MacLeod Finds Home in Ring of Honor
Posted: April 18, 2012
Before the spotlight shined on John MacLeod at halftime of Wednesday night’s game at US Airways Center, a more intimate collection of MacLeod’s friends, family and former players gathered at a downtown Phoenix restaurant.
It was a reunion to start the evening, in honor of the coach who was about to enter the Phoenix Suns’ Ring of Honor.
Everybody surrounding MacLeod was looking forward to the halftime moment when his name and image would be unveiled in the rafters, amongst the other 12 members.
But as his former players greeted their coach, it became apparent that this moment was also special.
The talk wasn’t of his 707 career victories, or the 579 he had with the Suns. It wasn’t about eight consecutive playoff appearances from 1977 to 1985.
No, a smile never left his face because his players, some fellow Ring of Honor members, shared stories and congratulations. There was Paul Westphal, then Dick Van Arsdale, Walter Davis, Gar Heard and Alvan Adams, and all shared a story and a laugh with their former coach.
“That to me was what was so nice,” MacLeod said. “I loved seeing those guys, and they mean a lot to me.”
When it was time for the moment to finally arrive, John took his seat at center court with his wife, Carol, at his side – just as she had been during his career and through 38 years of marriage. MacLeod’s son, Matt, and his daughter, Kathleen, were on the court, as well.
The lights dimmed, and the first highlight shown was of Heard draining “The Shot Heard ‘Round the World” in Game 5 of the 1976 NBA Finals against the Boston Celtics to force triple overtime.
The Suns lost that game and the series to the Celtics, but “The Shot” was the signature moment of those Suns teams that first found success in the 1970s and early ‘80s.
Longtime announcer Al McCoy hosted the halftime ceremony and shared his memories of MacLeod’s career with the Suns. Westphal and Adams then spoke before the Ring of Honor members were introduced.
The spotlight then shined on the rafters where the space now dedicated to the team’s winningest coach was unveiled.
But for all the excitement through the course of MacLeod’s evening, his family firmly believed that it was the recognition of what their husband and father meant to the Suns organization and the community of Phoenix that mattered most.

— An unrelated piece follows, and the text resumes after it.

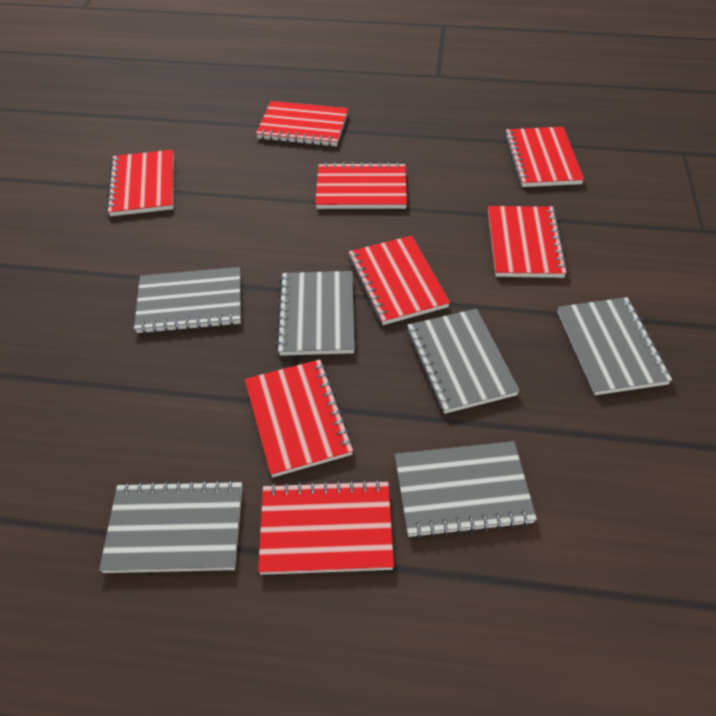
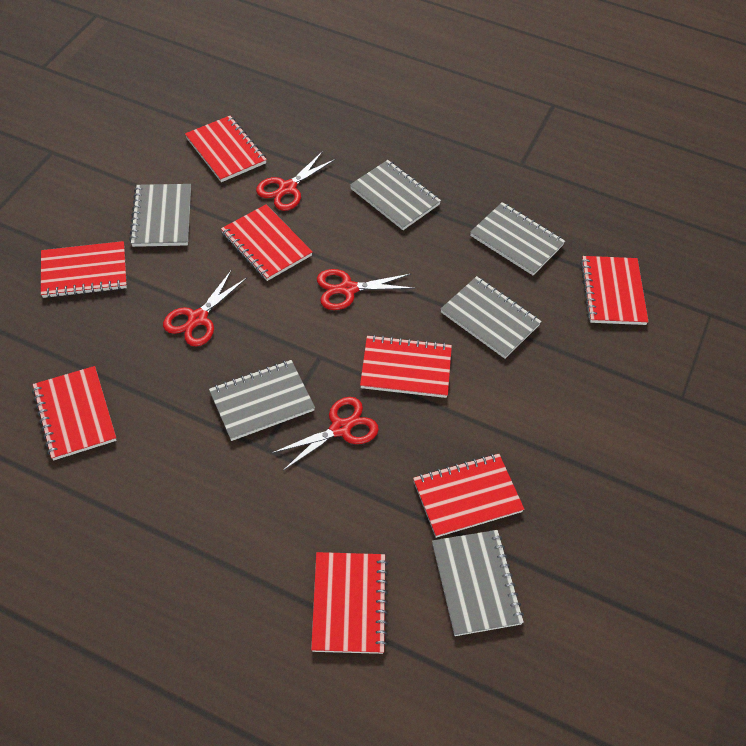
red scissors: 0 -> 4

“It’s great to move forward from tonight knowing that this provided more of a legacy for him,” Matt MacLeod said. “This will be something for his grandchildren to always know that their grandfather, or great-grandfather, was a success as a person and in his profession.”
A lifetime of memories had been built around the game of basketball for the MacLeod family, and a lot of those memories came from their time in Phoenix.
Matt also played for John at Notre Dame for a couple of seasons. John’s daughter, Kathleen, recently coached girls junior varsity and freshman basketball at Xavier College Preparatory.
“I retired because I have my children now,” Kathleen said. “But when I was coaching it was always the greatest treat for me that at halftime of the games I coached, when the girls would run into the locker room, I would run up to the stands to get all the adjustments from my dad. Then I would go back in, make the adjustments and, in the second half, miraculously, the team would be better.”
Even one more coaching request from the Suns came in.
When Managing Partner Robert Sarver spoke about MacLeod to the close-knit group that had gathered for the pregame ceremony, he couldn’t help but ask the former tactician for a little help before Wednesday night’s game with the Oklahoma City Thunder.
“We have a really big game tonight, too, so we may need to use you in the locker room,” Sarver said. “We might need you to draw up one of those plays you ran so often.”